Saved entries:
***

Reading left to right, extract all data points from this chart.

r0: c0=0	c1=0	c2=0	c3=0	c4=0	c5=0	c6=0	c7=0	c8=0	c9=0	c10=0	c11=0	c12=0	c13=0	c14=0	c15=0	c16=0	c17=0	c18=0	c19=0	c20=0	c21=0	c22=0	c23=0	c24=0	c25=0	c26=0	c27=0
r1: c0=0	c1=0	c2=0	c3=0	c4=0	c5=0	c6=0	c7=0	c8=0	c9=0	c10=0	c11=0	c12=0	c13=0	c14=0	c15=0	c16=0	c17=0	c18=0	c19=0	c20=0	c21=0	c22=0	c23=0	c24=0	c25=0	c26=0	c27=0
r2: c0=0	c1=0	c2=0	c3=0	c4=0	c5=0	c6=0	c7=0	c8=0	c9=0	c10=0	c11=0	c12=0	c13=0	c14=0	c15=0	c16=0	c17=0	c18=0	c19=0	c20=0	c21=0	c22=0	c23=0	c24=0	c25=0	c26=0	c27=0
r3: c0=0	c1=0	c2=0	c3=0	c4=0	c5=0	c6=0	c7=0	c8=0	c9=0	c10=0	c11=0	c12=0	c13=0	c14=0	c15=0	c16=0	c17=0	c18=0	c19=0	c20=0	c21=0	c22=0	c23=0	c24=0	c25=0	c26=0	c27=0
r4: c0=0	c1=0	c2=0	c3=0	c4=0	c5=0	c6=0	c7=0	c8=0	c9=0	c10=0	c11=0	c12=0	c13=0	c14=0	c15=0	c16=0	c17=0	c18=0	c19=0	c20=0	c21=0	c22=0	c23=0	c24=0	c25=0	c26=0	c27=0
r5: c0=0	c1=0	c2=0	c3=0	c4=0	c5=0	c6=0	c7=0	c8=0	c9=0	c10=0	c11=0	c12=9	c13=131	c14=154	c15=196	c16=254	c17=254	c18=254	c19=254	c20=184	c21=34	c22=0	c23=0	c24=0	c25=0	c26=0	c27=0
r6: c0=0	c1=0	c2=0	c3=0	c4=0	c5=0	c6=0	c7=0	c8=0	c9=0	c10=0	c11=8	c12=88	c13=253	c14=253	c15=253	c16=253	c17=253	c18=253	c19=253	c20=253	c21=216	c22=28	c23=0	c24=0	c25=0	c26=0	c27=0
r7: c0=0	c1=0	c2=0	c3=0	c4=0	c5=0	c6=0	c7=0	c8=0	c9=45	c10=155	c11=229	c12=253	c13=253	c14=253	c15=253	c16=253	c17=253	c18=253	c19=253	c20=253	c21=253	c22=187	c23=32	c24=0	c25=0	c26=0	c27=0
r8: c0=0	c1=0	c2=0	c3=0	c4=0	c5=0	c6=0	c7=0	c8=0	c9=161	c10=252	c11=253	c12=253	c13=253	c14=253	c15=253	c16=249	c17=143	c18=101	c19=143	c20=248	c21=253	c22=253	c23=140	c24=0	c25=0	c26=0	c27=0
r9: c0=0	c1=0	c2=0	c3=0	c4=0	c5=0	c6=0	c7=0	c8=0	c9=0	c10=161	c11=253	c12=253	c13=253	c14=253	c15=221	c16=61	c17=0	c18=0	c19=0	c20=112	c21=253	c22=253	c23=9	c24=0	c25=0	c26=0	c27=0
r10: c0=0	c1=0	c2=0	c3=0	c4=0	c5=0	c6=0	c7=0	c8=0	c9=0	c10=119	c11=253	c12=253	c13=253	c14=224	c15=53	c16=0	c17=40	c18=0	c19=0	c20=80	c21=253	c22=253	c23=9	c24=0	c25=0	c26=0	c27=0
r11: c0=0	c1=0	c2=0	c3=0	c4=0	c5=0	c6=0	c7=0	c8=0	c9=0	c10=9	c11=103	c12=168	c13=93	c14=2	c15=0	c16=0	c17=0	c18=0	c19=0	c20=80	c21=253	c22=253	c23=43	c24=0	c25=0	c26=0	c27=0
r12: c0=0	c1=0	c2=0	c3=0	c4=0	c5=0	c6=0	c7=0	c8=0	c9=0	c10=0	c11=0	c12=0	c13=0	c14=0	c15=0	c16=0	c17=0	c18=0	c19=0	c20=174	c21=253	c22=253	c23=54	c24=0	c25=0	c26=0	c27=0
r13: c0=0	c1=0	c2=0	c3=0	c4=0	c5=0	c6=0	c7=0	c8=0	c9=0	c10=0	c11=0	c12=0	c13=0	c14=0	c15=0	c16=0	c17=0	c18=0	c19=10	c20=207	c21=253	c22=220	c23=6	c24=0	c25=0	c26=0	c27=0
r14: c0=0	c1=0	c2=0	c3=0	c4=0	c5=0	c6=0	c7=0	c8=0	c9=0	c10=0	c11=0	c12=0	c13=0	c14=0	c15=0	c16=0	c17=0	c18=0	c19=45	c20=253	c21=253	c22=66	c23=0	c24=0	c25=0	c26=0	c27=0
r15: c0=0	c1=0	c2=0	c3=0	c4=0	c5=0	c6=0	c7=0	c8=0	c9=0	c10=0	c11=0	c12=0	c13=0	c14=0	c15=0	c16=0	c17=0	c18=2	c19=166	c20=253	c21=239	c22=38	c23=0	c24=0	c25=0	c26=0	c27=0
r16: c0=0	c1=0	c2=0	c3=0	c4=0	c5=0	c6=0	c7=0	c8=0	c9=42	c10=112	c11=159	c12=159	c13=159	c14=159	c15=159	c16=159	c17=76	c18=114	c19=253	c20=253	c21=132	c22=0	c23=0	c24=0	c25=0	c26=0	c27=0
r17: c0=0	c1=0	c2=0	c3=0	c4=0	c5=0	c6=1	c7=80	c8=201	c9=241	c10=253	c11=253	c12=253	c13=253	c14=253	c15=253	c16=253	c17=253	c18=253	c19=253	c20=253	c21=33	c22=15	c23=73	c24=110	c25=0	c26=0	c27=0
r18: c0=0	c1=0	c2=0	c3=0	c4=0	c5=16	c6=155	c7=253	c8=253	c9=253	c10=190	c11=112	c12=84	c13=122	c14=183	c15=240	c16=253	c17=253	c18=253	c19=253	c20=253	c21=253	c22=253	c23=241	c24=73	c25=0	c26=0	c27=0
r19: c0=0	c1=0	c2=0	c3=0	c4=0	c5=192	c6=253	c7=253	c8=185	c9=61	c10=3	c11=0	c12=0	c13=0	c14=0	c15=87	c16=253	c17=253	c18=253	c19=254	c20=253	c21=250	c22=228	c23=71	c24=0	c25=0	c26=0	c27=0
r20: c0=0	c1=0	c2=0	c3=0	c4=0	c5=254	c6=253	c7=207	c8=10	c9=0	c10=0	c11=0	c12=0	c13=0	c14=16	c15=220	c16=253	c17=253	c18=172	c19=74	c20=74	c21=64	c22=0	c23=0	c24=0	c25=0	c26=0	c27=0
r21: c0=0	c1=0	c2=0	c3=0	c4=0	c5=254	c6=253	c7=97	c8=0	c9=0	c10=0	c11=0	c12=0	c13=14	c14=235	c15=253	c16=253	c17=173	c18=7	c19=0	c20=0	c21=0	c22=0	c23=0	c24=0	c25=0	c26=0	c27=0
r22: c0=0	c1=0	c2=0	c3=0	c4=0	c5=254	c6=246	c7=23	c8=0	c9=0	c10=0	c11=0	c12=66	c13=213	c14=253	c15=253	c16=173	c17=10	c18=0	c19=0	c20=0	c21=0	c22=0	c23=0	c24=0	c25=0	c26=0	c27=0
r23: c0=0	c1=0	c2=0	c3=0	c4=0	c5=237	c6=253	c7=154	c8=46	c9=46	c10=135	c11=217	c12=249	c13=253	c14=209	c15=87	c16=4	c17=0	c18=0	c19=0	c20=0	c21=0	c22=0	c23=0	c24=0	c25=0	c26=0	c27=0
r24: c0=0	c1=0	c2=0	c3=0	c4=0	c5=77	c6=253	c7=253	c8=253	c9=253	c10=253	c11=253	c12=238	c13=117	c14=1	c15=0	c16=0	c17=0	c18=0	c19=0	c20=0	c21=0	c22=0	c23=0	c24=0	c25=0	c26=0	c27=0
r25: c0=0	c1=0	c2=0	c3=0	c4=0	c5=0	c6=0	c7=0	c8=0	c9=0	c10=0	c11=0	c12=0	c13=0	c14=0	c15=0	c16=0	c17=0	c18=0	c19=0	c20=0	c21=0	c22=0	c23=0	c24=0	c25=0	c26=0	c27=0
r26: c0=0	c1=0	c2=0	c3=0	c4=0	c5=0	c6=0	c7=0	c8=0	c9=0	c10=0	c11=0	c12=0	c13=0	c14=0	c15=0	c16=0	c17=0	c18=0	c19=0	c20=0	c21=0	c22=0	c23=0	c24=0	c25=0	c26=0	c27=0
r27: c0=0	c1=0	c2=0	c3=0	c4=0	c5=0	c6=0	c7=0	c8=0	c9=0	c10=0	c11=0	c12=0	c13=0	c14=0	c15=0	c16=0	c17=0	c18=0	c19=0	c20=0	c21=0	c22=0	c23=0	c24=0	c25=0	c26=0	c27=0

***

= Activity =
Gather each line of the listing that contains the string "this". Letter case counts.

= Solution to the exercise =
Reading left to right, extract all data points from this chart.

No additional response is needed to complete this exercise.